Bitte wiederhole aus dem Interview über die Gelbwesten wortgetreu den Abschnitt, der mit den Worten „NINO GALETTI: Von“ beginnt und mit „das jetzt genau?“ endet.

» Gegebener Auszug
----------
Herr Galetti, nach den üblen Beleidigungen gegen den jüdischen Autor Alain Finkielkraut in Paris drängt sich die Frage auf, wie antisemitisch sind die Gelbwesten?
NINO GALETTI: Von Anbeginn der Proteste am 17. November 2018 gab es Hinweise auf rassistische, homophobe und antisemitische Übergriffe der Gelbwesten-Bewegung. An den Demonstrationen beteiligen sich auch Rechtsextremisten und Linksautonome. Beide Gruppen sind dafür bekannt, dass unter ihnen auch antisemitische Tendenzen vorhanden sind und toleriert werden.
Was heißt das jetzt genau?
GALETTI: Das heißt nicht, dass alle Gelbwesten Antisemiten sind. Durch den mangelnden Grad an Organisation und Struktur der Gelbwesten - bislang hat sich immer noch kein Sprecher der Bewegung klar herausgebildet - werden antisemitische Tatbestände nicht eindeutig verurteilt und innerhalb der Bewegung isoliert.
War der Angriff gegen Finkielkraut ein Einzelfall oder steckt mehr dahinter?
----------
» Material
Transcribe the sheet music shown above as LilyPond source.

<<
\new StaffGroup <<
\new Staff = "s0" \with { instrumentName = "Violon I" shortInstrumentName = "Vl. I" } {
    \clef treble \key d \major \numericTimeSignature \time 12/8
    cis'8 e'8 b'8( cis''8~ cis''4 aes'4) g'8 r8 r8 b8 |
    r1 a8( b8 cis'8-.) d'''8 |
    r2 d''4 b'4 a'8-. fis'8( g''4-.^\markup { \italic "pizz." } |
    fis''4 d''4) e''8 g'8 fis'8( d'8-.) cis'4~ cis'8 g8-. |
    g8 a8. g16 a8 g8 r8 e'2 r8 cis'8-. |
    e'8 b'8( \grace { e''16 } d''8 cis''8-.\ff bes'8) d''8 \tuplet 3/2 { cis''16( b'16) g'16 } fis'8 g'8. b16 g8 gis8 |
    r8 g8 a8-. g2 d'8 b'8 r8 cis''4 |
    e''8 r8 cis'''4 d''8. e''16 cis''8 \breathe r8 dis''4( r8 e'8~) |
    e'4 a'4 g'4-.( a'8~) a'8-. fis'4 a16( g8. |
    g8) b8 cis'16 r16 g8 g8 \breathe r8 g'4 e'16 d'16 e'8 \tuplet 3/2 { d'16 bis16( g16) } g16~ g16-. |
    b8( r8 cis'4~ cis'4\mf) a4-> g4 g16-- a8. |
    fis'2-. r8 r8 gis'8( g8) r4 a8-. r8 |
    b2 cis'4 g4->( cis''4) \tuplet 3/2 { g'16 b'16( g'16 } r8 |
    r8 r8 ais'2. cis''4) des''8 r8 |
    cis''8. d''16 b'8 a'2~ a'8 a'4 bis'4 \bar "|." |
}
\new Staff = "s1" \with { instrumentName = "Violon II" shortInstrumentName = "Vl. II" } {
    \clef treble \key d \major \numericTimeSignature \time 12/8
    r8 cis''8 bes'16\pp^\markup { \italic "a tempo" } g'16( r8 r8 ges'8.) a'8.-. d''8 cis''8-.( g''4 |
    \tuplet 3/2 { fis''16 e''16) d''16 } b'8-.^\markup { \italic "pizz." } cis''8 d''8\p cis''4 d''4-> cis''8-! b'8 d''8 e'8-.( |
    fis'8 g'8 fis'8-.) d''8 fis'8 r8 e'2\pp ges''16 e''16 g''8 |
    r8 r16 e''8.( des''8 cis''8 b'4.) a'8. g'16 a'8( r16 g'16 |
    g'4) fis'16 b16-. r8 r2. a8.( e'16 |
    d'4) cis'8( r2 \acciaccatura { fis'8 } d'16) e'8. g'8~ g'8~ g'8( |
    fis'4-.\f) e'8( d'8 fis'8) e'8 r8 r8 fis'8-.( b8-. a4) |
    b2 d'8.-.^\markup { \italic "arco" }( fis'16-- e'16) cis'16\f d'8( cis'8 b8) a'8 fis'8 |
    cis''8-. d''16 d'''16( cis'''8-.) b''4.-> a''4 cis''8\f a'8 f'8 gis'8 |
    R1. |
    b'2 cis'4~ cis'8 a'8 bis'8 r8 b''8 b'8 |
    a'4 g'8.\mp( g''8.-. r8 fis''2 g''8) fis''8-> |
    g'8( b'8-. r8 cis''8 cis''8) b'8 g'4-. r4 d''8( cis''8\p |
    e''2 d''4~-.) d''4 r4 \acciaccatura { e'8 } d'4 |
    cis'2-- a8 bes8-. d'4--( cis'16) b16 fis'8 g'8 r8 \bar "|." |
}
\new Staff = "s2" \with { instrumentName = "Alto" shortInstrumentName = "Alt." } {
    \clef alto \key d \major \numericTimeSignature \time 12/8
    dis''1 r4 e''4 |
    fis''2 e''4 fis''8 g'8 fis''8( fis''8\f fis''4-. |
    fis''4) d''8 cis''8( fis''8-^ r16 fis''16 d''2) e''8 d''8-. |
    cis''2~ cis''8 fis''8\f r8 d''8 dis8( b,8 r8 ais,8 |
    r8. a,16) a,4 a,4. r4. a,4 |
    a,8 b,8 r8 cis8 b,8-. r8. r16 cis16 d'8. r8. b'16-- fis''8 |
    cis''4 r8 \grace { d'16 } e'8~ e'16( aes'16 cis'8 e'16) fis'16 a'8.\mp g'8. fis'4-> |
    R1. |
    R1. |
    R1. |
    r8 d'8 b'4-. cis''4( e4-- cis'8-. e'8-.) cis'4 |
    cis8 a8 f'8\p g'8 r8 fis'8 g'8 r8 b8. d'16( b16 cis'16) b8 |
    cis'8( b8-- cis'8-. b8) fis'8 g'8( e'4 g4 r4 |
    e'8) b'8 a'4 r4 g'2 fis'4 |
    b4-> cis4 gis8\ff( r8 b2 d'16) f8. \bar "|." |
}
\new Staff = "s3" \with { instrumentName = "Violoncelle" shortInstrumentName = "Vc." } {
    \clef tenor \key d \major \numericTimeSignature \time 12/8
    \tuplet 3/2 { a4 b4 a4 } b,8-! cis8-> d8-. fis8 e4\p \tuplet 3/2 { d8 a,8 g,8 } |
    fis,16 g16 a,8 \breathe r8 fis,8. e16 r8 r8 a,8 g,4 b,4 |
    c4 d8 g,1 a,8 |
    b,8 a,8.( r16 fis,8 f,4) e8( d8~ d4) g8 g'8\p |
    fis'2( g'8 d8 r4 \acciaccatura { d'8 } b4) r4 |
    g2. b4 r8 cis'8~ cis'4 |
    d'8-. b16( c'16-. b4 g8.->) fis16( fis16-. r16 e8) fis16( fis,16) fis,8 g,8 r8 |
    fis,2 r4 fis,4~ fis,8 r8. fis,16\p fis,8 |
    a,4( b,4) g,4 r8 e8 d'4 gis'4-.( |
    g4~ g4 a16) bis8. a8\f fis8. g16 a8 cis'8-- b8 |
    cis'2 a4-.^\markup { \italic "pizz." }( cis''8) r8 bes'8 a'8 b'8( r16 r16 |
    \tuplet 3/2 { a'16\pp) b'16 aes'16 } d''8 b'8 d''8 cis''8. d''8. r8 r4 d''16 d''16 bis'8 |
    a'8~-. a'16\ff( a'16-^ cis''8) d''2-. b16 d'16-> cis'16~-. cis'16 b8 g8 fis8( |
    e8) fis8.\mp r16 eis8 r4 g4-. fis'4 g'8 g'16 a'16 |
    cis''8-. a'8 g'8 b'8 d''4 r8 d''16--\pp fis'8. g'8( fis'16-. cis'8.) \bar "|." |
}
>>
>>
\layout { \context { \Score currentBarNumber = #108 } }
----------
» Ergebnis der Aufgabe
NINO GALETTI: Von Anbeginn der Proteste am 17. November 2018 gab es Hinweise auf rassistische, homophobe und antisemitische Übergriffe der Gelbwesten-Bewegung. An den Demonstrationen beteiligen sich auch Rechtsextremisten und Linksautonome. Beide Gruppen sind dafür bekannt, dass unter ihnen auch antisemitische Tendenzen vorhanden sind und toleriert werden.
Was heißt das jetzt genau?